In their mating ritual, the romantic seahorses "dance" around in close contact, sometimes for days and sometimes face-to-face with tails entwined. Here's where things get weird. The female delivers her eggs by the hundreds into the male's brood pouch; he fertilizes them, seals the pouch, and the eggs become fry. In two to four weeks, depending on the species, the seahorse has contractions (painful?) and the baby seahorses are expelled to make their way in the cruel world awaiting them. As many as 1500 of the little critters can be expelled at one time! And the male is a glutton for punishment - within a day, he can once again become pregnant!
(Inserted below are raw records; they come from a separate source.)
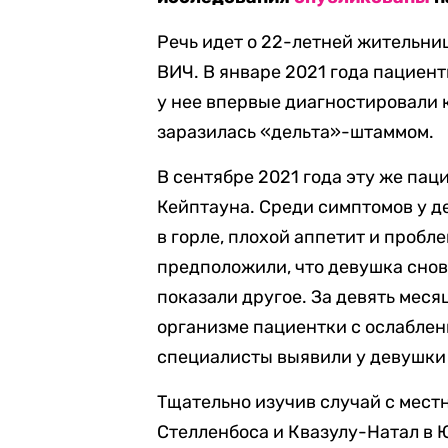
Речь идет о 22-летней жительни
ВИЧ. В январе 2021 года пациент
у нее впервые диагностировали 
заразилась «дельта»-штаммом.
В сентябре 2021 года эту же пац
Кейптауна. Среди симптомов у д
в горле, плохой аппетит и проб
предположили, что девушка снов
показали другое. За девять мес
организме пациентки с ослаблен
специалисты выявили у девушки
Тщательно изучив случай с мест
Стелленбоса и Квазулу-Натал в 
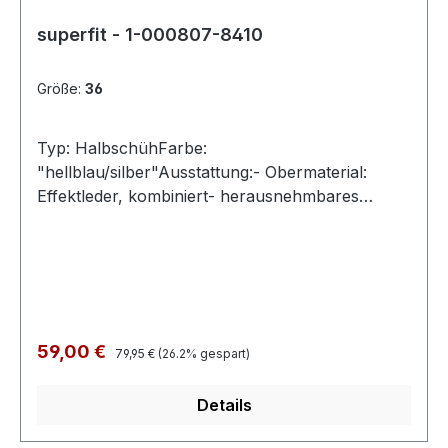
superfit - 1-000807-8410
Größe:
36
Typ: HalbschühFarbe:
"hellblau/silber"Ausstattung:- Obermaterial:
Effektleder, kombiniert- herausnehmbares
Fußbett- atmungsaktives Futter- leichte
Laufsohle- gepolsterter Schaftrand- Schnürung
und Reißverschluss- Modell "STELLA"- Weite M
Regulärer Preis:
Verkaufspreis:
59,00 €
79,95 €
(26.2% gespart)
Details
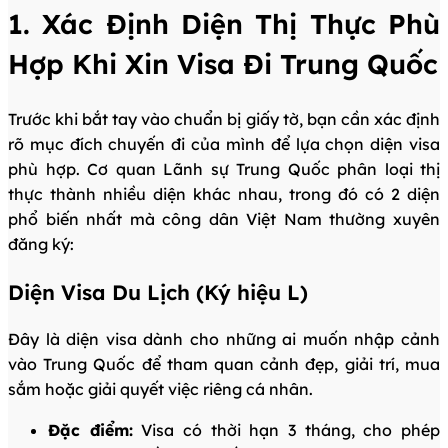
1. Xác Định Diện Thị Thực Phù
Hợp Khi Xin Visa Đi Trung Quốc
Trước khi bắt tay vào chuẩn bị giấy tờ, bạn cần xác định
rõ mục đích chuyến đi của mình để lựa chọn diện visa
phù hợp. Cơ quan Lãnh sự Trung Quốc phân loại thị
thực thành nhiều diện khác nhau, trong đó có 2 diện
phổ biến nhất mà công dân Việt Nam thường xuyên
đăng ký:
Diện Visa Du Lịch (Ký hiệu L)
Đây là diện visa dành cho những ai muốn nhập cảnh
vào Trung Quốc để tham quan cảnh đẹp, giải trí, mua
sắm hoặc giải quyết việc riêng cá nhân.
Đặc điểm:
Visa có thời hạn 3 tháng, cho phép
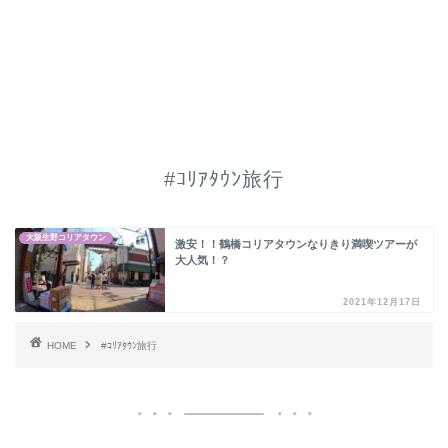
#ｺﾘｱﾀｳﾝ旅行
大阪生野コリアタウン
激安！！鶴橋コリアタウンなりきり満喫ツアーが
大人気！？
2021年12月17日
HOME
#ｺﾘｱﾀｳﾝ旅行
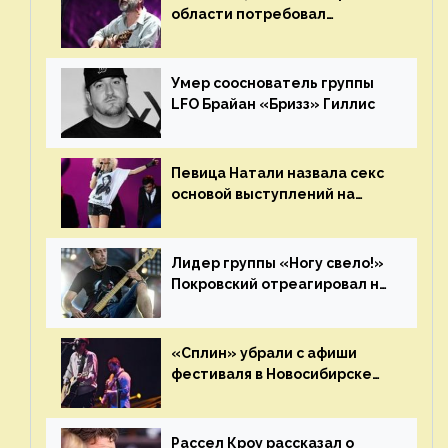
области потребовал
отменить концерт группы
«Сплин»
Умер сооснователь группы
LFO Брайан «Бризз» Гиллис
Певица Натали назвала секс
основой выступлений на
сцене
Лидер группы «Ногу свело!»
Покровский отреагировал на
статус иноагента
«Сплин» убрали с афиши
фестиваля в Новосибирске
после жалобы «Союза
отцов»
Рассел Кроу рассказал о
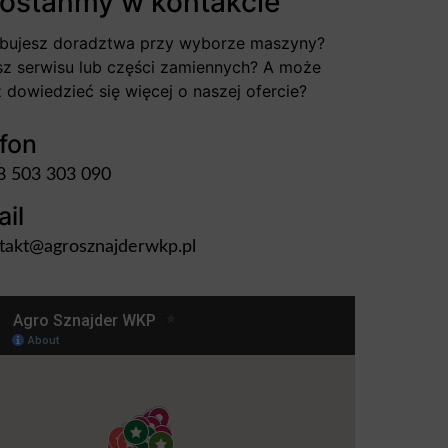
ostańmy w kontakcie
bujesz doradztwa przy wyborze maszyny?
z serwisu lub części zamiennych? A może
 dowiedzieć się więcej o naszej ofercie?
fon
8 503 303 090
il
takt@agrosznajderwkp.pl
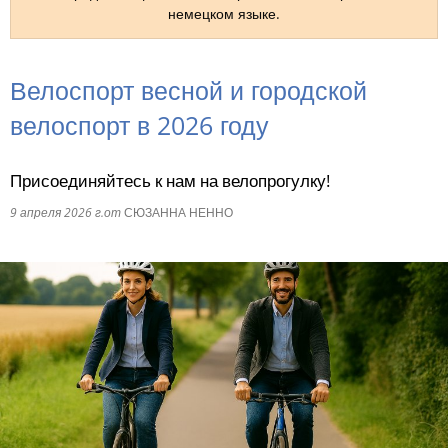
немецком языке.
RU
Велоспорт весной и городской
велоспорт в 2026 году
Присоединяйтесь к нам на велопрогулку!
9 апреля 2026 г.
от
СЮЗАННА НЕННО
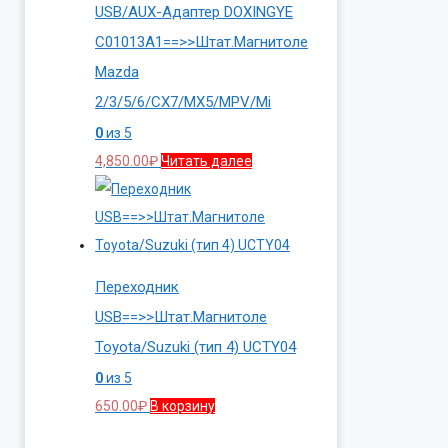
USB/AUX-Адаптер DOXINGYE
C01013A1==>>Штат.Магнитоле
Mazda
2/3/5/6/CX7/MX5/MPV/Mi
0
из 5
4,850.00
₽
Читать далее
Переходник
USB==>>Штат.Магнитоле
Toyota/Suzuki (тип 4) UCTY04
0
из 5
650.00
₽
В корзину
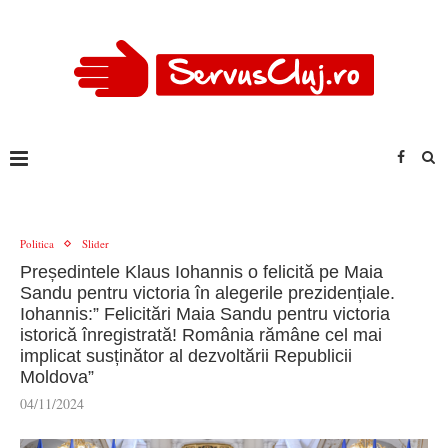
Politica
Slider
Președintele Klaus Iohannis o felicită pe Maia
Sandu pentru victoria în alegerile prezidențiale.
Iohannis:” Felicitări Maia Sandu pentru victoria
istorică înregistrată! România rămâne cel mai
implicat susținător al dezvoltării Republicii
Moldova”
04/11/2024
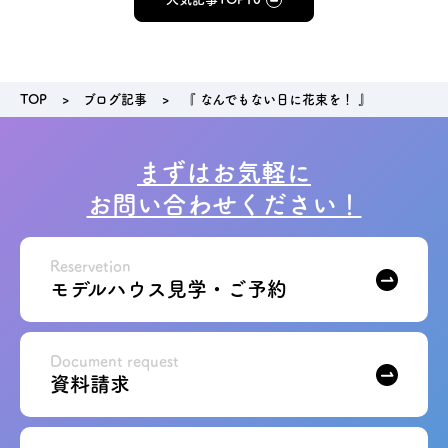
TOP
ブログ記事
『 なんでもない日に花束を！ 』
まずはお気軽に
お問い合わせください！
Reservetion
モデルハウス見学・ご予約
Document request
資料請求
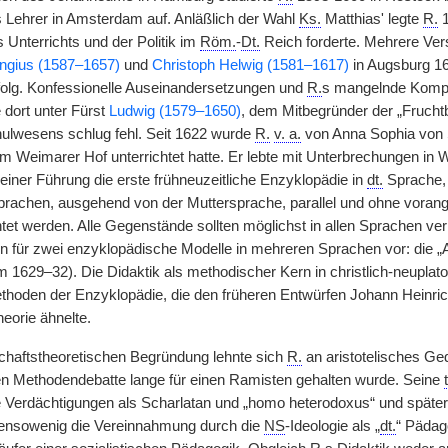
ls Lehrer in Amsterdam auf. Anläßlich der Wahl
Ks.
Matthias' legte
R.
1
s Unterrichts und der Politik im
Röm.
-
Dt.
Reich forderte. Mehrere Ver
ngius (1587–1657)
und
Christoph Helwig (1581–1617)
in Augsburg 1
folg. Konfessionelle Auseinandersetzungen und
R.
s mangelnde Kompro
e dort unter Fürst
Ludwig (1579–1650)
, dem Mitbegründer der „Frucht
ulwesens schlug fehl. Seit 1622 wurde
R.
v. a.
von Anna Sophia von 
am Weimarer Hof unterrichtet hatte. Er lebte mit Unterbrechungen in 
einer Führung die erste frühneuzeitliche Enzyklopädie in
dt.
Sprache, 
prachen, ausgehend von der Muttersprache, parallel und ohne vora
htet werden. Alle Gegenstände sollten möglichst in allen Sprachen ve
gen für zwei enzyklopädische Modelle in mehreren Sprachen vor: die „
m 1629–32). Die Didaktik als methodischer Kern in christlich-neupla
hoden der Enzyklopädie, die den früheren Entwürfen Johann Heinric
eorie ähnelte.
schaftstheoretischen Begründung lehnte sich
R.
an aristotelisches G
n Methodendebatte lange für einen Ramisten gehalten wurde. Seine
 Verdächtigungen als Scharlatan und „homo heterodoxus“ und spätere 
ebensowenig die Vereinnahmung durch die
NS
-Ideologie als „
dt.
“ Pädag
I learned something else not related to science in the December issue of National Geographic but, in view of the chaotic situations related to the conflicts in the Middle East I thought it worth noting. The cover and the main article concerns "The Virgin Mary, The Most powerful Woman in the World." The article deals mostly with details of the reported appearances of Mary at various places all over the world. But the thing that caught my attention was the statement in the article that more space is devoted to Mary in the Koran than in the Bible. Mary has her own chapter in the Koran and many Muslim women venerate her, praying for her in churches as well as in mosques. I don't know but, not having ever read the Koran, I found this very surprising and perhaps relevant to some of today's political controversy.
Next column, hopefully, on or about March 1.